Overall, there are conflicting results regarding the accuracy of artificial gut models to predict AME values of ingredients and feed for poultry, with success seen in some but not others. The main reason for this is that in complete feed, ingredients are included at various rates resulting in different buffering capacity of the diets. It requires different amount and concentrations of the buffers to be used in vitro system depending on the feed type. Further, for complete feed and feed ingredients, pH, temperature, incubation times, and enzyme concentrations or enzyme type vary depending on the feed or ingredients used. It may be necessary to develop specific methods for specific ingredients or a group of ingredients for successfully estimating AMEn using in vitro methods (Valdes and Leeson, 1992). Further studies are warranted to determine if modifications can be made to these models to make them suitable for determining AME in all feed and feed ingredients.
2.3. Assessing the effects of single or multiple enzymes
Enzymes are routinely added to poultry diets to improve digestion and reduce excretion of nutrients. New enzymes need to be screened, categorized and tested in a large number of animals before their efficacy can be determined and they can be released into the commercial market for poultry. Artificial gut models potentially provide an excellent tool for determining enzyme dose rates and efficacy before they are assayed in live chickens.
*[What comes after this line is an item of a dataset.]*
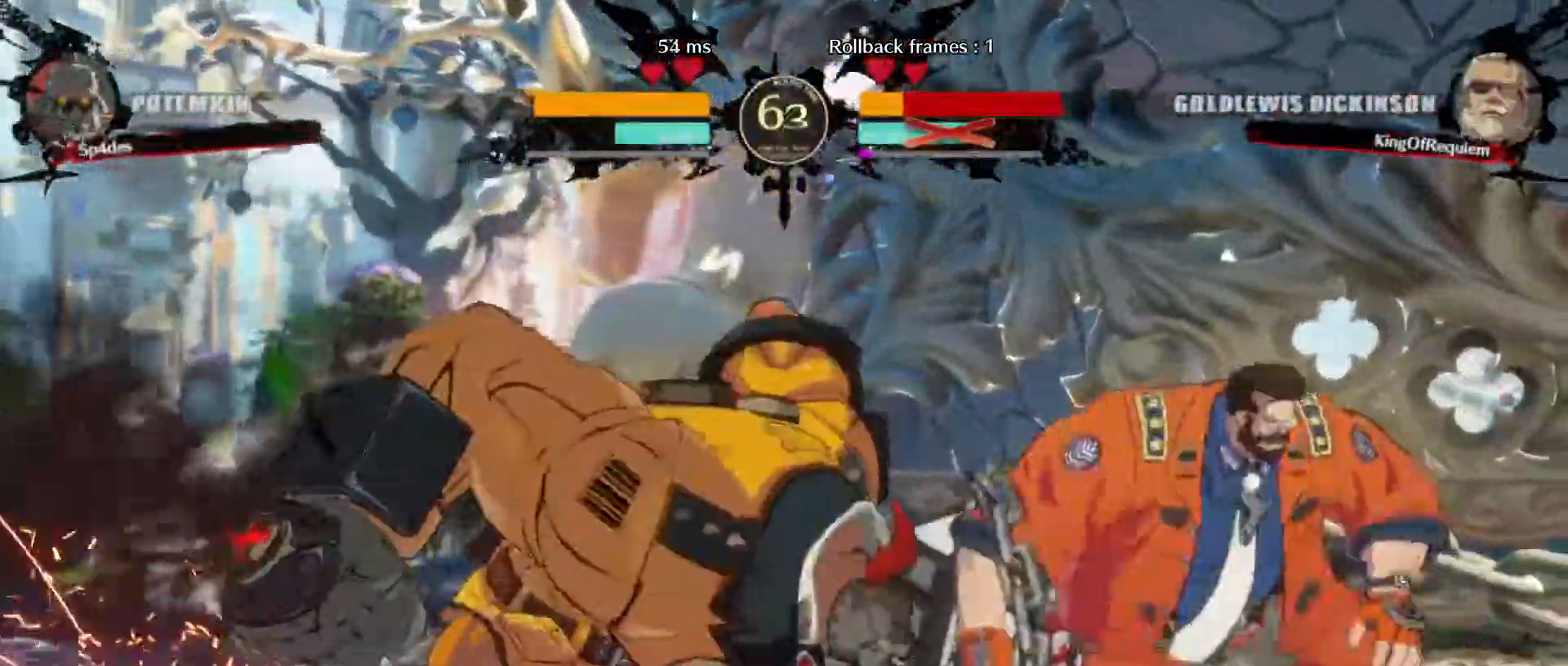
{"buttons": [], "left_stick": "right", "events": [[450, "left_stick", "right"]]}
Bedford and Classen (1993) developed a two-step in vitro system simulating the gut environment, to predict broiler intestinal viscosity and growth when feeding a rye-based diet in the presence of exogenous enzymes. They used commercial pepsin and pancreatin enzymes to simulate gastric and intestinal phases. In this experiment, the in vitro assay accurately predicted in vivo intestinal viscosity (for duodenum and jejunum, r2 = 0.758, P < 0.0001; for ileum, r2 = 0.667, P < 0.0001) and final weight of the birds (r2 = 0.660, P < 0.0001). The researchers concluded that the in vitro assay could be used for rapid screening of enzyme efficacy and optimum inclusion rate for reducing intestinal viscosity and increasing bird weight, without reliance on chickens. Walk et al., 2012a, Walk et al., 2012b used the in vitro digestion assays developed by Bedford and Classen (1993) to investigate the effect of diet, limestone, dicalcium phosphate, phytase, and incubation times on Ca and P solubility. Using this assay, they found that limestone, dicalcium phosphate, and phytase increased P solubility in the gastric phase but decreased it in the SI phase. They also highlighted the importance of pH, retention time, incubation time, particle size, and the use of phytase on Ca and P solubility. However, they did not correlate the in vitro findings with the bird performance. Morgan et al. (2014) used a similar in vitro model and found that Ca and P solubilities in the gastric and SI phases correlated well with in situ findings, although solubility and pH were numerically higher when measured in vitro than in vivo. In this study the in vitro model was unable to determine interactions between the dietary phases, protein source and phytase level on Ca solubility, which the in vivo study could. These researchers concluded that although the in vitro model successfully predicted phytase efficacy, the in vivo study should be performed to investigate the detailed response in the animal.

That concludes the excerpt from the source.